The Bright Future of Community Solar

NIKITA NAIR

In looking at the transition to using 100% renewable energy, it is crucial to see how we can integrate every household into this path. Community solar acts as a bridge from traditional renewable energy to more convenient energy models that can entice customers previously barred from participating in solar energy. Though community solar represents a small portion of the renewables industry, it has been catching on in popularity, growing on average 121% annually since 2010. The implementation of more community solar projects into the current American energy pipeline will serve a dual purpose of better equipping us for the energy transition ahead and effectively saving money for consumers on their energy costs. 

The first question that must be answered is what community solar initiatives even entail. The Department of Energy defines community solar as “any solar project or purchasing program, within a geographic area, in which the benefits of a solar project flow to multiple customers” Essentially, it works by having another entity (rather than an individual household) own solar panels and then sell either ownership of those panels or the electricity produced to individual households. Community solar programs are different from both traditional utility-scale projects and conventional solar options for consumers. When it comes to utility-scale projects (projects with a productive capacity of 10 megawatts or more), there are often a multitude of energy sources (i.e. a mix of renewables and fossil fuels) because the traditional rates are usually not locked against rising electricity prices. There is also a marked change from what it has usually looked like to participate in solar energy. Most are familiar with the idea of installing solar panels on rooftops and then receiving tax credits on their electricity bill. Through community solar programs, individuals can pay for panels that are installed “off-site” but still benefit from the tax credits. 

The current model of installing solar panels on households presents significant logistical and financial barriers to many potential customers. A study by the National Renewable Energy Laboratory estimated that only 22-27% of residential rooftops were physically suitable for the installation of solar panels. Individuals living in apartments, renting their homes, or living in areas where they do not have reliable sunlight are all barred from installing and benefiting from solar panels. Participating in a community solar model also increases the convenience and flexibility for individuals looking to move. If they have installed solar panels in their own home, they cannot continue benefiting from that energy if they move. On the other hand, since community solar is based “off-site”, individuals can move and still participate in the project.

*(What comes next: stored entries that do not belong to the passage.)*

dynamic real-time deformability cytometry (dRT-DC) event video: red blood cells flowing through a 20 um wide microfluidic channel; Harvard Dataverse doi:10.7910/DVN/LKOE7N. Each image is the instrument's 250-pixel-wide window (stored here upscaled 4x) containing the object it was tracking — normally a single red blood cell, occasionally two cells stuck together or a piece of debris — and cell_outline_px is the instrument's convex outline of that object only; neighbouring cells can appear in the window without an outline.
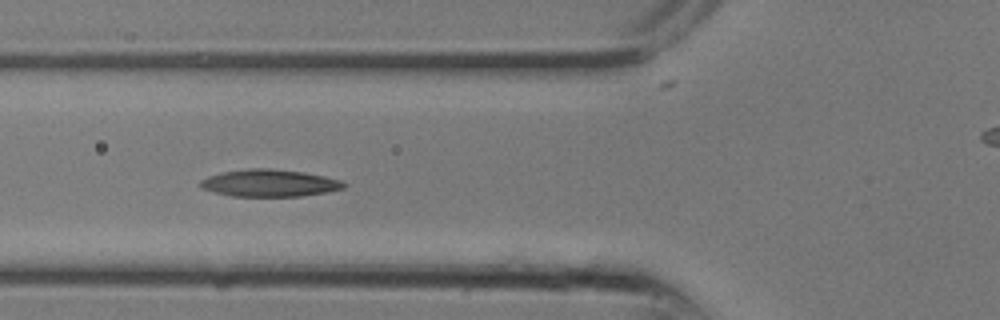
{"species": "common noctule bat (a hibernating species)", "species_latin": "Nyctalus noctula", "temperature_condition": "room temperature", "stored_images_in_passage": 11, "camera_frame_rate_fps": 3000, "um_per_image_px": 0.085, "animal": {"sex": "male", "body_mass_g": 13.3}, "frame": {"image": 1, "passage_image": 7, "time_ms": 2.0, "image_size_px": [1000, 320], "cell_outline_px": [[348, 184], [344, 188], [328, 192], [300, 196], [232, 196], [200, 188], [200, 180], [208, 176], [220, 172], [248, 168], [272, 168], [304, 172], [324, 176], [340, 180]], "centroid_in_image_um": [22.91, 15.55], "position_along_channel_um": 102.9, "area_um2": 22.83}}
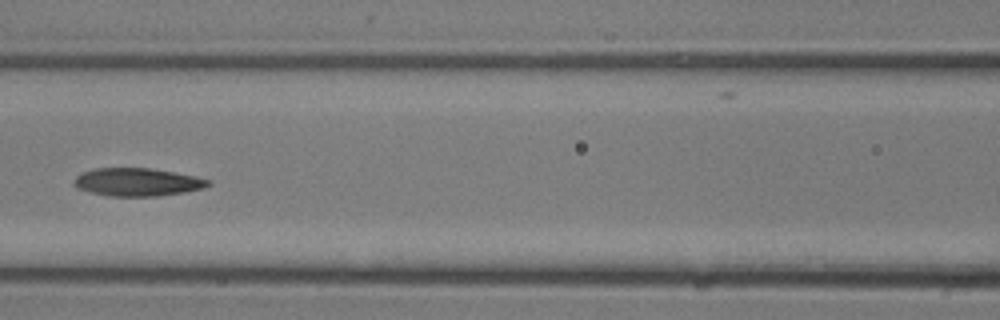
{"frame": {"image": 2, "passage_image": 9, "time_ms": 2.667, "image_size_px": [1000, 320], "cell_outline_px": [[212, 184], [204, 188], [184, 192], [156, 196], [112, 196], [92, 192], [76, 188], [72, 180], [76, 176], [92, 168], [148, 168], [196, 176], [208, 180]], "centroid_in_image_um": [11.66, 15.47], "position_along_channel_um": 154.9, "area_um2": 21.73}}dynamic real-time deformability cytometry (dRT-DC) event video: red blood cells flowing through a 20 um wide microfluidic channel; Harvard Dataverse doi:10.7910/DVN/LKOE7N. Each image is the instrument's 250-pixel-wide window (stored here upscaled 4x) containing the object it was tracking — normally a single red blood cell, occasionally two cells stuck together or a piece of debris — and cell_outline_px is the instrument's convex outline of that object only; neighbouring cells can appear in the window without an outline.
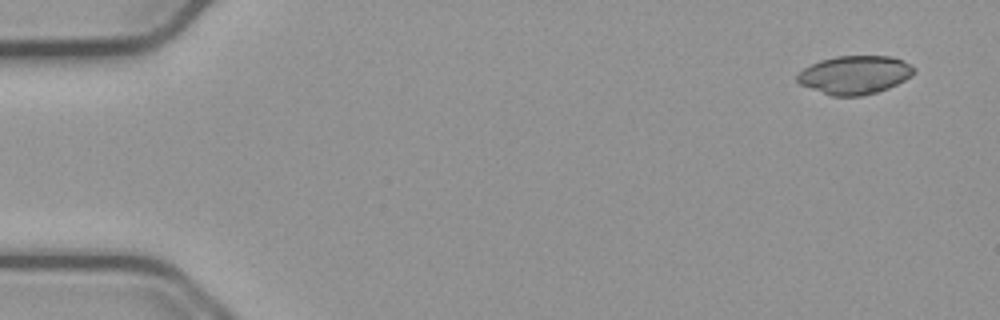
{"species": "common noctule bat (a hibernating species)", "species_latin": "Nyctalus noctula", "temperature_condition": "cold", "stored_images_in_passage": 11, "camera_frame_rate_fps": 3000, "um_per_image_px": 0.085, "animal": {"sex": "male", "body_mass_g": 23.1, "forearm_length_mm": 52.7}, "frame": {"image": 1, "passage_image": 1, "time_ms": 0.0, "image_size_px": [1000, 320], "cell_outline_px": [[916, 72], [912, 76], [888, 88], [876, 92], [860, 96], [832, 96], [800, 84], [796, 80], [796, 76], [804, 68], [820, 60], [836, 56], [892, 56], [916, 68]], "centroid_in_image_um": [72.66, 6.36], "position_along_channel_um": 12.3, "area_um2": 25.95}}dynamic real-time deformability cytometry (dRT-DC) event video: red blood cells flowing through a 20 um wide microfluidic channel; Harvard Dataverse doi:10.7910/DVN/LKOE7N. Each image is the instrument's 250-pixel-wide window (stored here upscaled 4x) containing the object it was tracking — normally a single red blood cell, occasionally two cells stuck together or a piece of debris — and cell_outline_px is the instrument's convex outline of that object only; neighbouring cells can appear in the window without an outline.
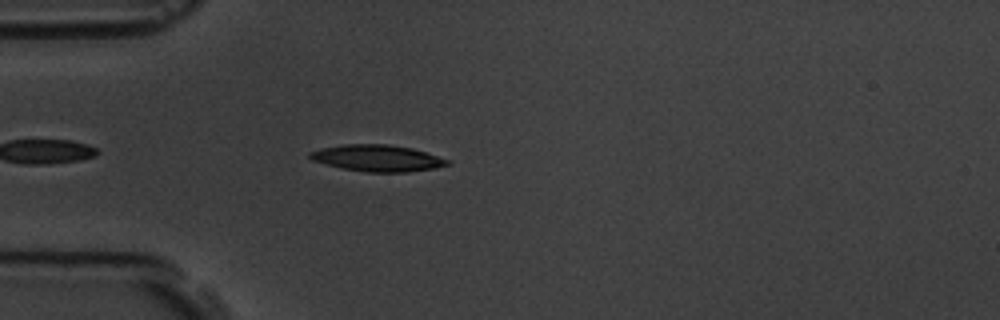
{"species": "common noctule bat (a hibernating species)", "species_latin": "Nyctalus noctula", "temperature_condition": "room temperature", "stored_images_in_passage": 4, "camera_frame_rate_fps": 3000, "um_per_image_px": 0.085, "animal": {"sex": "male", "body_mass_g": 19.5, "forearm_length_mm": 54.6}, "frame": {"image": 1, "passage_image": 4, "time_ms": 3.333, "image_size_px": [1000, 320], "cell_outline_px": [[448, 164], [436, 168], [408, 172], [368, 172], [344, 168], [312, 160], [308, 156], [308, 152], [320, 148], [344, 144], [388, 144], [412, 148], [448, 160]], "centroid_in_image_um": [32.04, 13.43], "position_along_channel_um": 53.0, "area_um2": 20.98}}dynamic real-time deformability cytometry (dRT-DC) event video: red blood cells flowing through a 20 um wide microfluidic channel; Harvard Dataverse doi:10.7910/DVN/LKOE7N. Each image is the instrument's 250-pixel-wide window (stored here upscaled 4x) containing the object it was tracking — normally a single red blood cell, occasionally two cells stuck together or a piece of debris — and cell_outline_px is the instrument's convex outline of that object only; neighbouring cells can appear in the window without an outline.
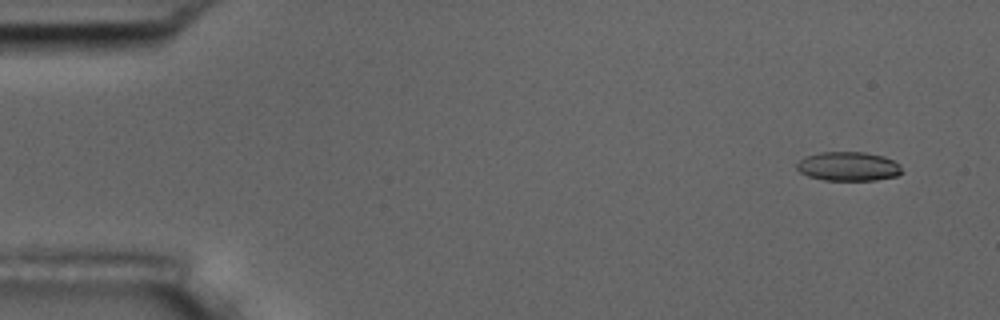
{"species": "common noctule bat (a hibernating species)", "species_latin": "Nyctalus noctula", "temperature_condition": "room temperature", "stored_images_in_passage": 4, "camera_frame_rate_fps": 3000, "um_per_image_px": 0.085, "animal": {"sex": "male", "body_mass_g": 17.5, "forearm_length_mm": 52.3}, "frame": {"image": 1, "passage_image": 1, "time_ms": 0.0, "image_size_px": [1000, 320], "cell_outline_px": [[904, 172], [896, 176], [876, 180], [824, 180], [808, 176], [800, 172], [796, 168], [796, 164], [804, 156], [820, 152], [864, 152], [884, 156], [900, 164]], "centroid_in_image_um": [72.12, 14.14], "position_along_channel_um": 12.9, "area_um2": 17.98}}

There is, then of course, the steep financial cost associated with installing and maintaining solar panels. With community solar, individual households do not have to incur the cost of installing and maintaining solar panels, which can range anywhere from $15,000 to $25,000. Even though the physical cost is no longer the consumer’s responsibility, they can still benefit from tax credits, including the 30% Investment Tax Credit. Clean Energy Renewable Bonds and Renewable Energy Certificates (also referred to as carbon offsets or green tags) are included within a user’s energy bill. Depending on the state, individuals can also be privy to state-specific tax incentives.

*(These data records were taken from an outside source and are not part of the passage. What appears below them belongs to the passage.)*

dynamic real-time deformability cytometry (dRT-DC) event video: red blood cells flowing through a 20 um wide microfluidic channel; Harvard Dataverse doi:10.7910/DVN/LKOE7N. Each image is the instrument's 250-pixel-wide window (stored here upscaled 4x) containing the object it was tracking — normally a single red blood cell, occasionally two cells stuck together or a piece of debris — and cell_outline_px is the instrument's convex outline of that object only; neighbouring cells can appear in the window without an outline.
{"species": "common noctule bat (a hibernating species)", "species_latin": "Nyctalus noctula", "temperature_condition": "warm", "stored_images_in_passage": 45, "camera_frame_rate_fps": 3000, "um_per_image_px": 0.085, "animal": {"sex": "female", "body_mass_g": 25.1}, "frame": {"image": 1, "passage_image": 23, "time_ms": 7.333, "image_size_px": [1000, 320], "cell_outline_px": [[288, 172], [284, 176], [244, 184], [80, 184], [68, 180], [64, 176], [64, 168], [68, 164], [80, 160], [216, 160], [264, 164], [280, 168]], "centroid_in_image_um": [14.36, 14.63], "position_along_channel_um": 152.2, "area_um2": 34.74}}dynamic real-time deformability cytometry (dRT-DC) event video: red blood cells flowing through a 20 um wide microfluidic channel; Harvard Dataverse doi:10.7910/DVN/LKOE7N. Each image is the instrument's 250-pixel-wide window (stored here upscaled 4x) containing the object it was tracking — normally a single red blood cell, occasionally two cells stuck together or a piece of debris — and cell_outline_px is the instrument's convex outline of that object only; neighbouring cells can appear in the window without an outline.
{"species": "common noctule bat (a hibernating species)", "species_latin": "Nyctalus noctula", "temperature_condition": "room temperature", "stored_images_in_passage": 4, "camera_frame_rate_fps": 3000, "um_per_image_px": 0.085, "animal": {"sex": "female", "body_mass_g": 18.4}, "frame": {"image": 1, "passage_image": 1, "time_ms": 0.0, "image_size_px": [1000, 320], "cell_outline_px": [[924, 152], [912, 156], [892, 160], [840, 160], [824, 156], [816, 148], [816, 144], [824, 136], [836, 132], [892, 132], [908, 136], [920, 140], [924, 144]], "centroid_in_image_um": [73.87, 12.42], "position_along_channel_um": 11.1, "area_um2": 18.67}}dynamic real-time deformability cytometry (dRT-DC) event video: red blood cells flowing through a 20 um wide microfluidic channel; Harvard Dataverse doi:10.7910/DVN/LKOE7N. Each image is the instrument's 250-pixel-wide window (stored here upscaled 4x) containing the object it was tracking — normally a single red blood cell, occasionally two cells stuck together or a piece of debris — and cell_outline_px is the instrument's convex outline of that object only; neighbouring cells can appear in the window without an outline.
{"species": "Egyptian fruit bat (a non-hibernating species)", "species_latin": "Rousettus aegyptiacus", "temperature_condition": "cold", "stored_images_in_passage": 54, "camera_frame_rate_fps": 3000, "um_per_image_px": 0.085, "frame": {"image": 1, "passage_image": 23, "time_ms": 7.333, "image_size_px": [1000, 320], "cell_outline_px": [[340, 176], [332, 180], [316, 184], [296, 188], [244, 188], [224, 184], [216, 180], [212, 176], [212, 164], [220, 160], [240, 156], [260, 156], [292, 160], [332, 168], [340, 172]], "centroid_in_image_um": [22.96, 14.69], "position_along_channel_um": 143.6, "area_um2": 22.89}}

The inherent accessibility of community solar programs is behind support to make the transition to renewables more affordable and equitable. In July, the Biden Administration announced that $10 million from the Bipartisan Infrastructure Bill would go towards community solar initiatives and to create community solar jobs in underrepresented communities. Another provision calls for an additional 20-30% tax credit (on top of whatever is already available) for projects benefiting low-income residential buildings and communities. The Biden Administration’s strong backing of community solar programs could see low-income households having a considerably smaller energy bill. According to a study conducted by researchers at George Washington University, low-income households currently spend an average of 8.6% of earned income on electricity, almost 3 times higher than the rate for households considered to not be low-income. Community solar can play a tremendous role in reducing that economic strain on low-income households. Results from the Solar For All program (implemented in Washington D.C) that offered community solar subscriptions to households that were below 80% of the median income reduced the energy burden on consumers by almost 5%. In total, the program saw an offset of 50% of what electricity bills previously cost to consumers. In Massachusetts, average costs for low-income consumers could be reduced by 35%. Communities that have historically faced more challenges with the high economic burdens of traditional energy sources can alleviate those concerns and simultaneously reap the environmental benefits of having more accessible clean energy. 

The biggest concerns still extant with community solar have less to do with inherent flaws and more to do with varying state policy. One of the biggest questions remaining is how providers of community solar can more efficiently engage with consumers. One part of this has to do with the financial benefits; the information can be complicated and muddled considering that community solar incentives are not fully codified at the federal level. Many benefits differ by state, with legislation only present in 22 states. While more convenient in the long run, community solar can be more confusing for individual households to start participating in. There are many different options to join; those owned by utilities, third-parties (most commonly), and nonprofit organizations. It is not quite as simple as going through with one’s usual utilities provider. A report by the L.B.J School of Public Policy at the University of Texas focused on building regional knowledge with local audiences in mind and to build more coalitions between community solar groups in Texas to create unified messages. With community solar currently making up around 3200 mwAC of current capacity and with another projected 5 gigawatts of capacity added in the next five years, it’s important to pay close attention to roadmaps for the future. Though community solar is far from perfect, in opening up accessibility to new populations of consumers, it paves a more equitable path to an entirely renewable future.